A denúncia do Ministério Público foi por homicídio doloso, contudo, com a desclassificação para homicídio culposo, a pena fixada ficou a cargo do juiz Douglas Cristian Fontana, que presidiu a sessão, ficando fixada em três anos de detenção em regime inicialmente aberto e ainda a proibição do direito de obter a habilitação para dirigir veículo automotor pelo prazo de dois anos. A sentença indignou a família que divulgou nota de repúdio nesta segunda-feira. Confira:

“A família de MAYARA PARIZE, ainda inconformada com o entendimento adotado pelo Conselho de Sentença do Tribunal do Júri da Comarca de Campos Novos, na última sexta-feira (21), manifesta-se à imprensa e à sociedade Camponovense através desta nota, a fim de demonstrar sua opinião quanto ao resultado do processo.
Muito embora se respeite a decisão escolhida não se pode, de forma alguma, concordar com o Conselho de Sentença. É bastante difícil compreender como os jurados entenderam ter havido um mero acidente, quando um condutor sem habilitação, extremamente embriagado e na contramão de direção, tirou a vida de nossa querida MAYARA.
Aliás, a decisão nos parece tão incoerente que o motorista chegou, inclusive, a ser absolvido por estar dirigindo embriagado, circunstância que sempre foi fato incontestável durante todo o processo!
Sempre vemos reclamações de pessoas indignadas com a impunidade que ocorre neste país. Entretanto, quando a sociedade tem a oportunidade de, ela própria, analisar um caso tão emblemático, se omite e se contradiz, achando “normal” a morte de uma jovem de somente 19 anos de idade, por um motorista embriagado, sem habilitação e transitando na contramão.
Aguardamos por longos cinco anos, tomados pela saudade, apenas para que tivéssemos o julgamento. Agora vemos que o condutor não foi penalizado sequer com este prazo, fato que nos revolta e entristece, a ponto de sentirmos verdadeira vergonha da própria sociedade em que vivemos.
Esta sociedade, por seus jurados representantes, perdeu a chance de dar um bom exemplo: dizer que não tolera esse tipo de situação havida. Esperamos, de todo coração, que estes senhores nunca precisem reclamar a morte de um ente querido nestas mesmas condições.
O que resta de lição é que a justiça dos homens é falha. Resta confiar na intercessão divina, a que todos precisaremos nos submeter.
Saudades eternas de MAYARA. Diferentemente do que disseram, nós sempre acreditaremos que sua morte não foi em vão. Nosso muito obrigado a todos os que sempre compartilharam dessa mesma convicção”.

Entenda

João Maria de Oliveira era o condutor do veículo que colidiu contra a motoneta Honda Biz pilotada pela estudante Mayara Isabela Parize no dia 5 de julho de 2012. O fato ocorreu no km 323 da rodovia. O Fiat Tipo conduzido por Oliveira, então com 62 anos, colidiu frontalmente com a motoneta após invadir a pista contrária. Mayara morreu no local. Oliveira dirigia sem habilitação e teria assumido a culpa em depoimento, dizendo que havia consumido bebida alcoólica e estava se deslocando para a localidade de Ibicuí pagar algumas contas.
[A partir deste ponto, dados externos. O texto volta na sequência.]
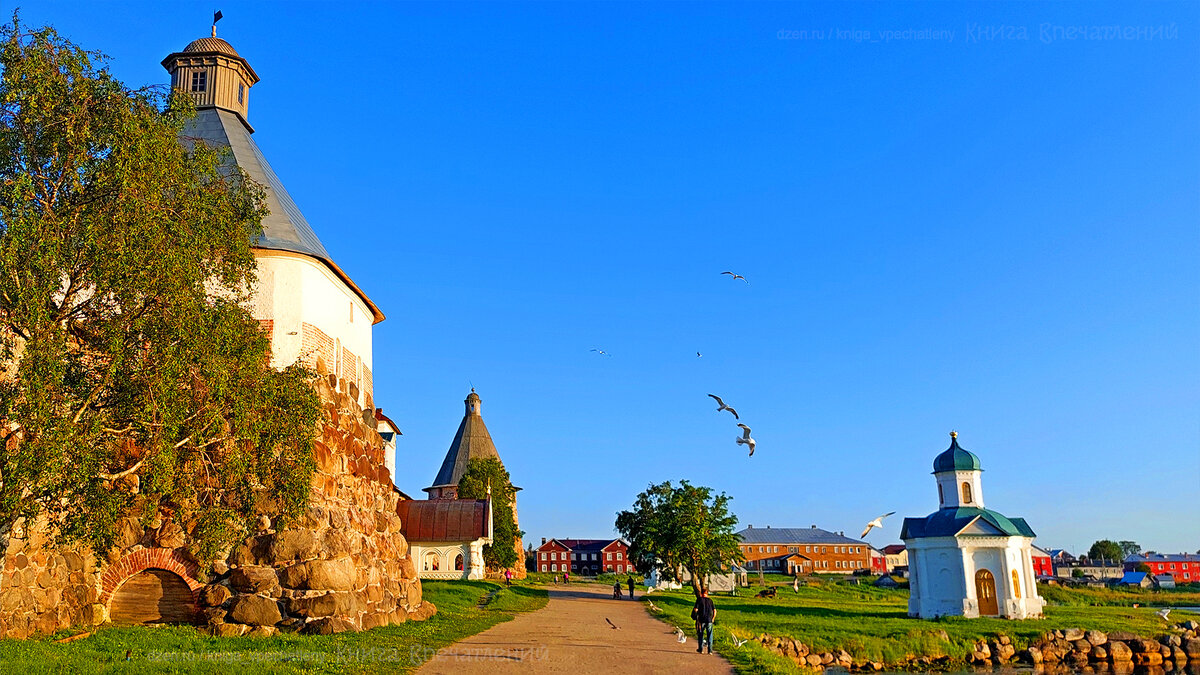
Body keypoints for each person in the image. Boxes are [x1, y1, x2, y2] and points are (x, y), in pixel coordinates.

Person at [690, 588, 716, 654]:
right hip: (709, 620)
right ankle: (710, 650)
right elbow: (715, 610)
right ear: (707, 593)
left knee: (700, 635)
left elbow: (696, 609)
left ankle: (701, 649)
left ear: (701, 593)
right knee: (710, 635)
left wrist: (695, 617)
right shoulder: (710, 601)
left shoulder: (699, 600)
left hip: (701, 620)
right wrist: (713, 618)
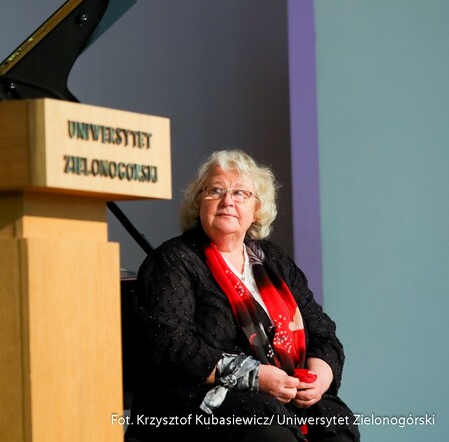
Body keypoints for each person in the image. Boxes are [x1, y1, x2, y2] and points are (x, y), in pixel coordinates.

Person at [125, 150, 358, 442]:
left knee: (334, 426)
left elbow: (323, 332)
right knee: (268, 428)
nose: (227, 201)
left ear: (256, 208)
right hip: (200, 404)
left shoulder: (274, 260)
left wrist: (318, 379)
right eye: (216, 190)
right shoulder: (172, 260)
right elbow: (170, 345)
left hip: (287, 396)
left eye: (240, 193)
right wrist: (255, 376)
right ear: (199, 202)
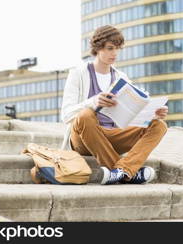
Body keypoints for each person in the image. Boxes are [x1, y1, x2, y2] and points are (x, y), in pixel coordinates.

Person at [60, 25, 168, 185]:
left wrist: (153, 114)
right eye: (110, 48)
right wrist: (94, 101)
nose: (115, 53)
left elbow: (131, 114)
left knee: (159, 126)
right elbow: (66, 115)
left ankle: (120, 171)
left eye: (117, 49)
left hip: (113, 134)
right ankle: (130, 173)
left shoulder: (121, 77)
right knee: (86, 115)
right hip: (83, 137)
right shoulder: (78, 73)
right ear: (97, 48)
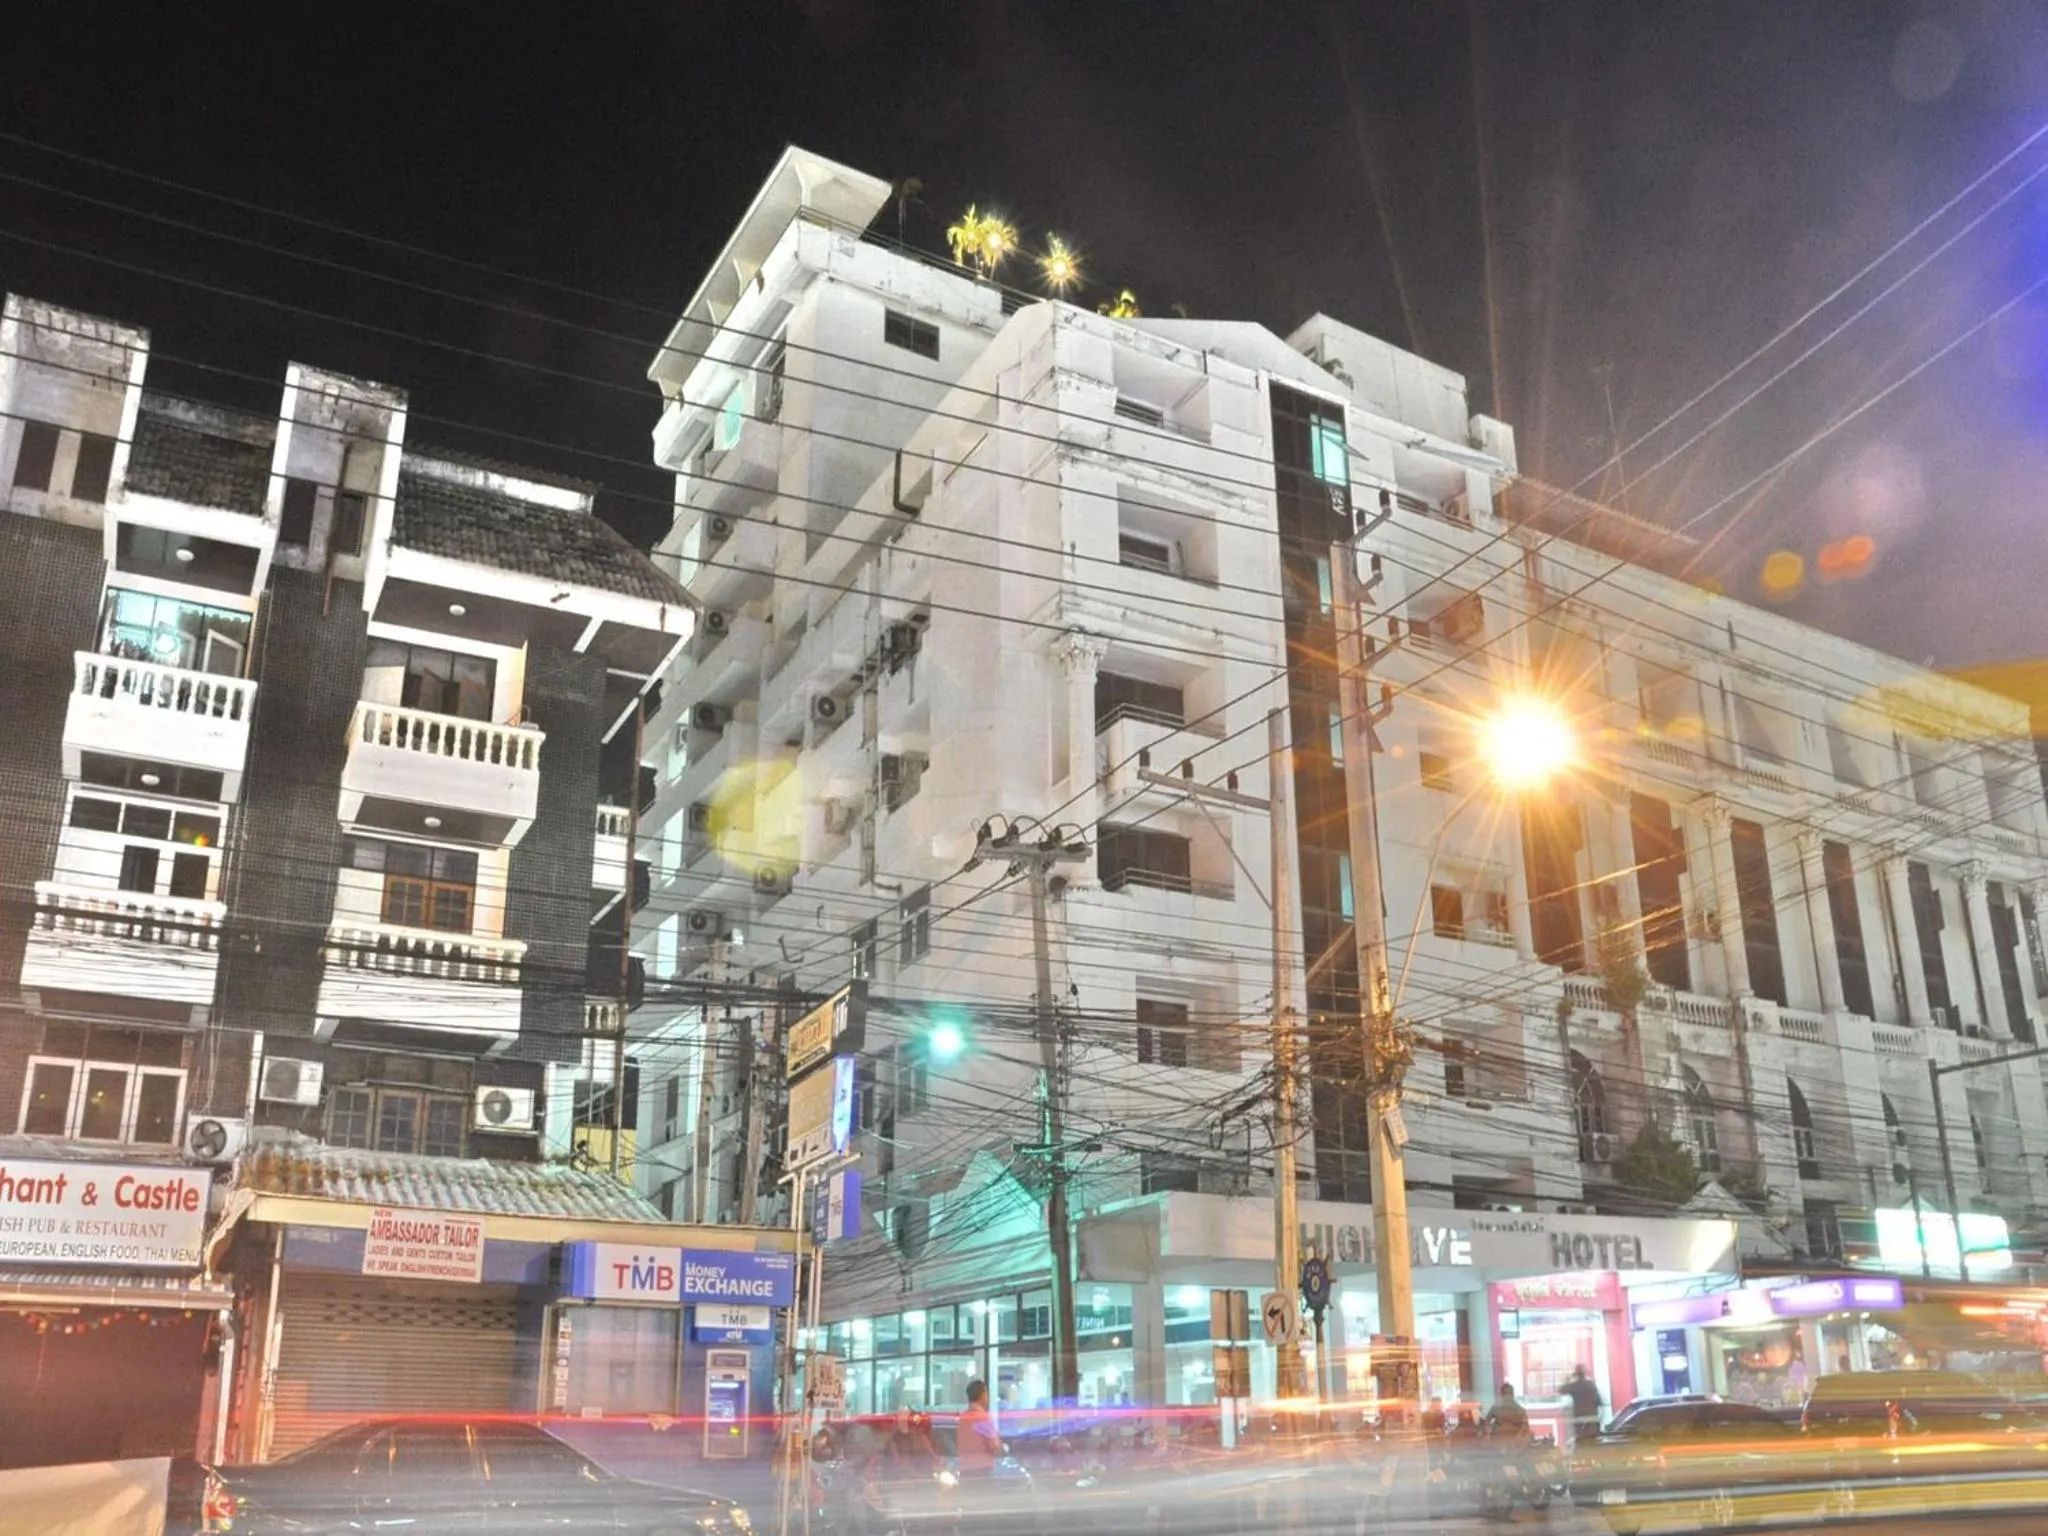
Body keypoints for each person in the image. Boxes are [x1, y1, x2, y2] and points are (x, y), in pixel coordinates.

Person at [956, 1378, 1000, 1476]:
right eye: (986, 1393)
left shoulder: (963, 1417)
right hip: (982, 1469)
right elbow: (994, 1445)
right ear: (982, 1395)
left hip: (964, 1469)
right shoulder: (982, 1417)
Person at [1562, 1365, 1603, 1446]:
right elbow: (1598, 1401)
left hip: (1579, 1418)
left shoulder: (1574, 1385)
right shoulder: (1591, 1385)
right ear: (1585, 1373)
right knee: (1593, 1442)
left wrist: (1568, 1379)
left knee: (1581, 1442)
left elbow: (1562, 1390)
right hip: (1592, 1418)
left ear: (1576, 1374)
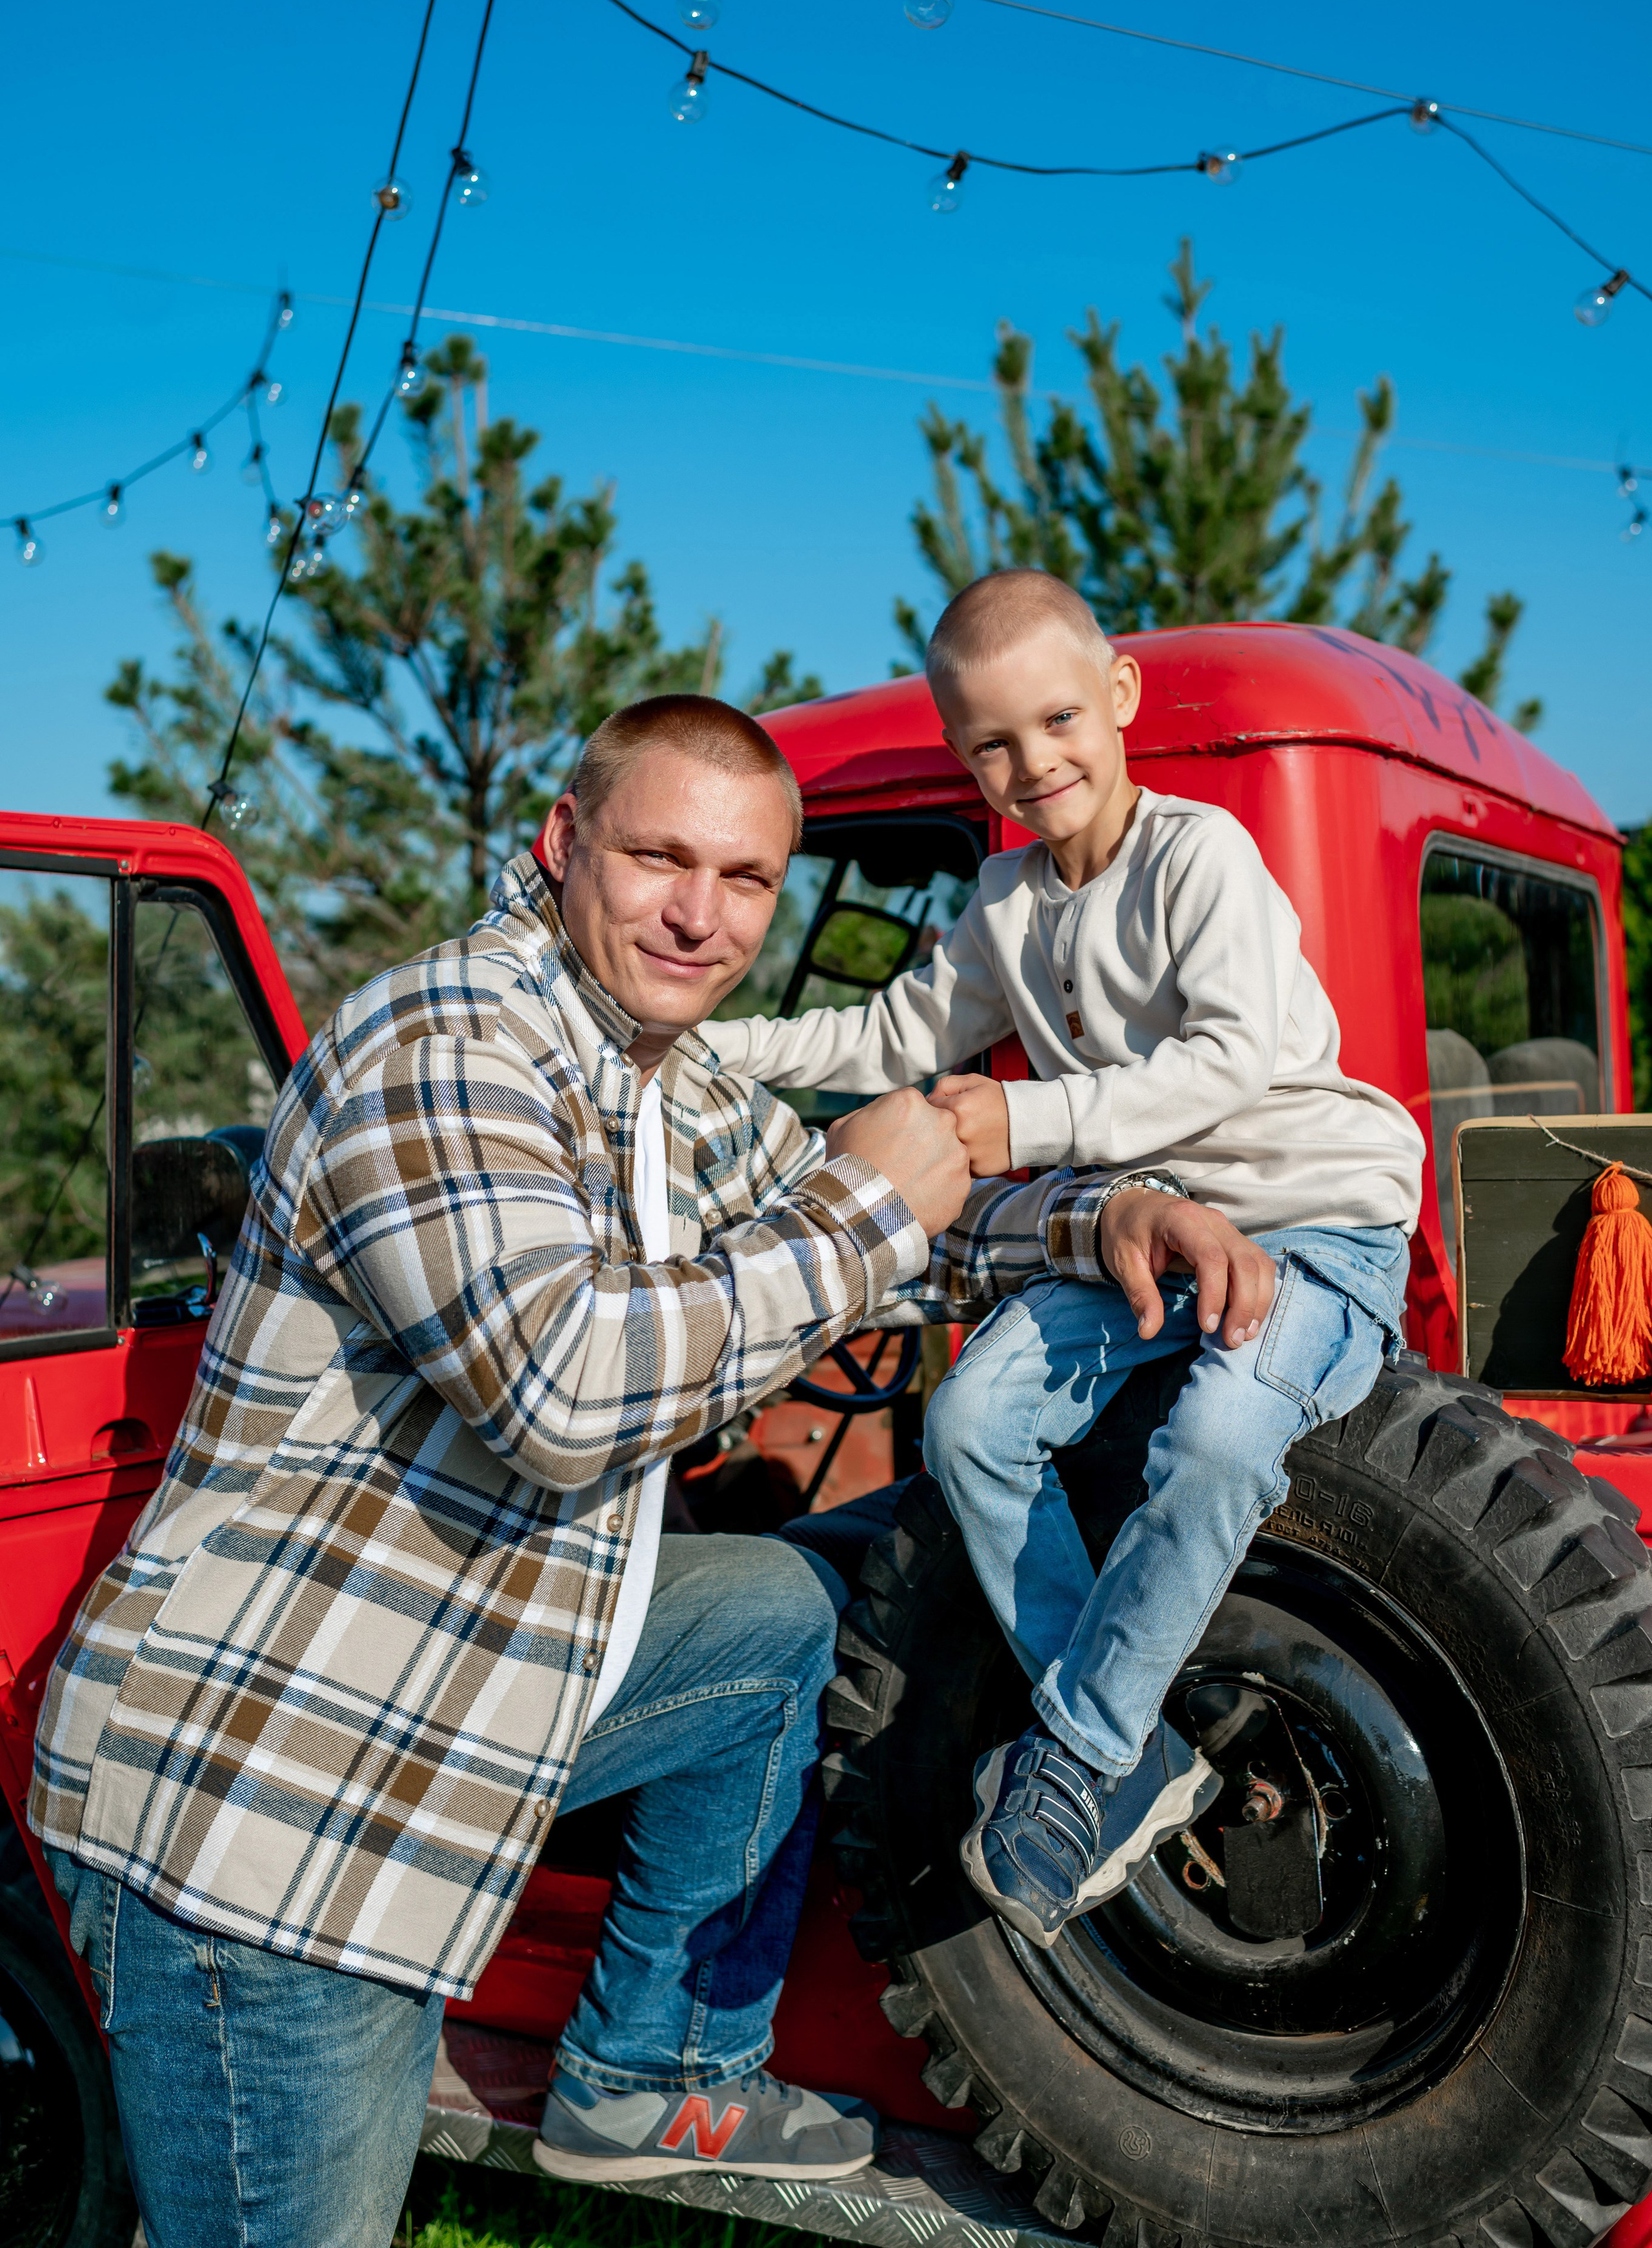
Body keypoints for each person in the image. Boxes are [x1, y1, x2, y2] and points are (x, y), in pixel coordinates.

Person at [28, 692, 1267, 2244]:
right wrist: (864, 1213)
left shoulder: (654, 1078)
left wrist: (1101, 1224)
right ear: (559, 846)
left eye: (746, 879)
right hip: (282, 1800)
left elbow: (882, 1215)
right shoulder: (443, 1043)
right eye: (657, 858)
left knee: (767, 1616)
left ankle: (648, 2070)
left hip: (465, 1674)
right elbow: (565, 1387)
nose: (701, 914)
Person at [710, 575, 1425, 1947]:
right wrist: (714, 1044)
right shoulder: (1004, 907)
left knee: (1217, 1438)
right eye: (989, 744)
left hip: (1309, 1219)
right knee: (972, 1419)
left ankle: (1075, 1760)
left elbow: (1229, 1062)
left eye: (1053, 720)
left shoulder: (1196, 859)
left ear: (1116, 699)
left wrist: (1027, 1119)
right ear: (961, 753)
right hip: (1137, 1234)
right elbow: (881, 1040)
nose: (1031, 762)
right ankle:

Ele foi preso em flagrante. O carro pertencia à filha de Oliveira. Oliveira fez o teste de bafômetro, que apontou a ingestão de 1,2 decigramas de álcool, comprovando que ele estava dirigindo sob influencia de álcool. Mayara morreu durante deslocamento para o trabalho. Segundo familiares ela estava construindo uma casa e se preparava para casar.